Carpet-weaving industries developed in Brussels, Belgium, and, in the 1700s, in Wilton, Axminster, and Kidderminster, England. The French inventor Joseph-Marie Jacquard devised the mechanism for figured weaving in 1800. It was first used in Wilton.

The first carpet factory in the United States was founded in 1791 in Philadelphia, Pa., by W.P. Sprague, and the second, in Worcester, Mass., in 1804. Erastus Brigham Bigelow revolutionized the industry when, in 1841 in Lowell, Mass., he introduced the first power loom. Bigelow used steam to power an ingrain (flat-weave) loom. Later he perfected a power loom to make a Brussels, or looped-pile, carpet. The Axminster power loom was developed in 1876 by Halcyon Skinner, based on an idea by Alexander Smith.

The high-speed tufting method of carpet manufacture originated in the United States in the 1920s. It was improved for making broadloom carpet after World War II. The knitting method of carpet manufacture was developed commercially in 1951.

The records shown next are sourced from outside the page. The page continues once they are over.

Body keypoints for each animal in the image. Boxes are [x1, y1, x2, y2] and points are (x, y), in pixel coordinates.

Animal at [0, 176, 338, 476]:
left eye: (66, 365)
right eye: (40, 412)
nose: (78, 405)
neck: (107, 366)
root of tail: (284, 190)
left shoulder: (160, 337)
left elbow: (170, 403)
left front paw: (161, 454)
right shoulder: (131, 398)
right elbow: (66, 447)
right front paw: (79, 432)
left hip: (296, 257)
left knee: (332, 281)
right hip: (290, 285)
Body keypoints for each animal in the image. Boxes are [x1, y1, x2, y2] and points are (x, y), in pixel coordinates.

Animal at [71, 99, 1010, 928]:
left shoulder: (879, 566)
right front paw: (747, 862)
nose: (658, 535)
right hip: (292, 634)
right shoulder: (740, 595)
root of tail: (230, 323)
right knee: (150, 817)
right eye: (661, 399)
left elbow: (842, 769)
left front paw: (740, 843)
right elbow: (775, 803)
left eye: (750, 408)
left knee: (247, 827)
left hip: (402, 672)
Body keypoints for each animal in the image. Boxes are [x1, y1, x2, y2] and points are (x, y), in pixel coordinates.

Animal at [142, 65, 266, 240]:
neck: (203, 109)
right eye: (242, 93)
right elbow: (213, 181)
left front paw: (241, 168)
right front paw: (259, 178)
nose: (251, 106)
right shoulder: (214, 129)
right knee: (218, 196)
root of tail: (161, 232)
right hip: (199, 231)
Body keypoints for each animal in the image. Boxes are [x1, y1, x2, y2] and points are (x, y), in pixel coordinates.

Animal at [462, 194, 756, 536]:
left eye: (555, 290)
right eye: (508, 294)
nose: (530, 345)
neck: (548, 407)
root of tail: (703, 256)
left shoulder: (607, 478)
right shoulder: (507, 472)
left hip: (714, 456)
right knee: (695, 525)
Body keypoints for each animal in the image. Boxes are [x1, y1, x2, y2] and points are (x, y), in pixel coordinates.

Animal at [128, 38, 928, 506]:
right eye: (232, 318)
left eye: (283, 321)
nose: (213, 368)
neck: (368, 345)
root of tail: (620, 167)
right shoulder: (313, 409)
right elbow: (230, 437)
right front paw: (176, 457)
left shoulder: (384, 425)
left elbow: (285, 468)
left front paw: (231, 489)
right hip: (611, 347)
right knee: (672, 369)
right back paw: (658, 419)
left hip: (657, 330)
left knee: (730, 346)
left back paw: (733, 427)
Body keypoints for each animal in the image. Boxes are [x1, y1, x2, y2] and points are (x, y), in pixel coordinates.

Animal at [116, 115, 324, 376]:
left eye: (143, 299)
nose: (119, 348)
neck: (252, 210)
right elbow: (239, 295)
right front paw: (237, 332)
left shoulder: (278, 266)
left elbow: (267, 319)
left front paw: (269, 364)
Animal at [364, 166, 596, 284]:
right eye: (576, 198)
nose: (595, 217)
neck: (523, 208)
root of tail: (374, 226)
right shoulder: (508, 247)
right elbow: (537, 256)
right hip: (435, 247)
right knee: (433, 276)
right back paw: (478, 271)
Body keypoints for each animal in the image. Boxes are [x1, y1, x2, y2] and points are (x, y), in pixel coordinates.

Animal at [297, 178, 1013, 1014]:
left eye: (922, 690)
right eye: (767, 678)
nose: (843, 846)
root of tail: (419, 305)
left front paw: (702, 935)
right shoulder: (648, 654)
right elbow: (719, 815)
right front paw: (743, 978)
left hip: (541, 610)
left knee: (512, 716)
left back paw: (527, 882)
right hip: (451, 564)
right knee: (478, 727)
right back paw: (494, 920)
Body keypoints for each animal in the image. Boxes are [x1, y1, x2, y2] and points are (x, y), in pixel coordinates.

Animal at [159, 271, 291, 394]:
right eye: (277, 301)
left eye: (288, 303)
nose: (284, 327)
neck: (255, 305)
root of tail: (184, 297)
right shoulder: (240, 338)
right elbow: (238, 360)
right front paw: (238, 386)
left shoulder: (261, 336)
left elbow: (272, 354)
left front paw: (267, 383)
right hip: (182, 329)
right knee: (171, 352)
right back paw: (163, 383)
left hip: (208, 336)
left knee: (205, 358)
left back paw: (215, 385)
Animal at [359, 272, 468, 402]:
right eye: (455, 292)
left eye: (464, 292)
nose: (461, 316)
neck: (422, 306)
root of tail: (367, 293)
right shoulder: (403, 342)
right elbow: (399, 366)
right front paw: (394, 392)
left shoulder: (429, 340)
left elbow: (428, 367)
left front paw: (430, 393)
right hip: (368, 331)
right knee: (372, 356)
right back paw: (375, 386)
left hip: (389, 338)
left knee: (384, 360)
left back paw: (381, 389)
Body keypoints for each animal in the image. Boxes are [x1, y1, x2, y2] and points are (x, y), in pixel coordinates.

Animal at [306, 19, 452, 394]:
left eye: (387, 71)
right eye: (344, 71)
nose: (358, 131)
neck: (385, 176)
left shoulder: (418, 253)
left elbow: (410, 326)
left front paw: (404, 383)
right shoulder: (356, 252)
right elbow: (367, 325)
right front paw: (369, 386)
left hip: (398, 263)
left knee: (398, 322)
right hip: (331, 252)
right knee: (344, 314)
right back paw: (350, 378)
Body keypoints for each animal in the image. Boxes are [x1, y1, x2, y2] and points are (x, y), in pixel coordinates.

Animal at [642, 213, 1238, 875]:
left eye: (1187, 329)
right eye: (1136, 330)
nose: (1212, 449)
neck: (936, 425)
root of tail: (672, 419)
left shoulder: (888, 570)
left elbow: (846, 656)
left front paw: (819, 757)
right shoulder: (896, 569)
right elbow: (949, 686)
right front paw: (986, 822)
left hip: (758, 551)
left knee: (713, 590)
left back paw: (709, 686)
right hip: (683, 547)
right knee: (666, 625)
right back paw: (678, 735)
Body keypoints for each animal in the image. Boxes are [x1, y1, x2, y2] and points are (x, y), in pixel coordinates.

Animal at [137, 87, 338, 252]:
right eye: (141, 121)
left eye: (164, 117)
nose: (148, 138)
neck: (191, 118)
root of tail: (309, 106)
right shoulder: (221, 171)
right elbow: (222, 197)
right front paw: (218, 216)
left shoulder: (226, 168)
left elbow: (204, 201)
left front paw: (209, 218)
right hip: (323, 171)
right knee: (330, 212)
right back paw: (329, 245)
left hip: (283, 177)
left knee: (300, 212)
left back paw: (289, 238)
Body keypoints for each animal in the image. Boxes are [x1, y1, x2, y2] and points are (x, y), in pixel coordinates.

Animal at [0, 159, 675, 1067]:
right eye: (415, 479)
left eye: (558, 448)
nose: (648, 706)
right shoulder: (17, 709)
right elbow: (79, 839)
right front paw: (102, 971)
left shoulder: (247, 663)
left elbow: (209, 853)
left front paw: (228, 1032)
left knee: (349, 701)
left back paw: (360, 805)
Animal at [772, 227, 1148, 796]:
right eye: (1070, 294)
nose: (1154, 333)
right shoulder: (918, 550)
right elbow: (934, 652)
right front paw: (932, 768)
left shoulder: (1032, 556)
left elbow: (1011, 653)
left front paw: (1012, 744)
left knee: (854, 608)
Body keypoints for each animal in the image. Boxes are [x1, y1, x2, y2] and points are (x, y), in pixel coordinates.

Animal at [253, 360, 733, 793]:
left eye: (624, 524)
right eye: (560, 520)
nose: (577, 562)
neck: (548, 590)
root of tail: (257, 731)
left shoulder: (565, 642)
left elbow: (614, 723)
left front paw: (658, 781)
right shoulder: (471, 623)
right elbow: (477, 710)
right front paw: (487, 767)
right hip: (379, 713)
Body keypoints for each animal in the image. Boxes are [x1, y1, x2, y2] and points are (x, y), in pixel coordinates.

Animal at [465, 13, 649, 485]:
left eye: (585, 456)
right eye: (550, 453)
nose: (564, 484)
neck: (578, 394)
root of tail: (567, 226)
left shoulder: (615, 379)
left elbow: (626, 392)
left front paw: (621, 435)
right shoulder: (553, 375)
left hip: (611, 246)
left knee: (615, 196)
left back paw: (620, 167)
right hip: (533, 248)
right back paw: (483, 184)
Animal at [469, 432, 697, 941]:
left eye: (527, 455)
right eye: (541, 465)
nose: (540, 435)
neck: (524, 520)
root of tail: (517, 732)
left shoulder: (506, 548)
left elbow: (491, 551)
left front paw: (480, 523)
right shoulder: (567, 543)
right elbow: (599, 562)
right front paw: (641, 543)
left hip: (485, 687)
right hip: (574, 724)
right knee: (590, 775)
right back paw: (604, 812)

The carpet industry grew steadily in the decades following World War II. The United States became the leading producer. Belgium ranked second, followed by Great Britain and West Germany. The Middle East remained the chief producer and exporter of handmade Oriental rugs. Factors in the industry's expansion included the vogue of wall-to-wall and room-to-room carpeting, the improvements in machinery for producing tufted carpets, and the development of synthetic fibers.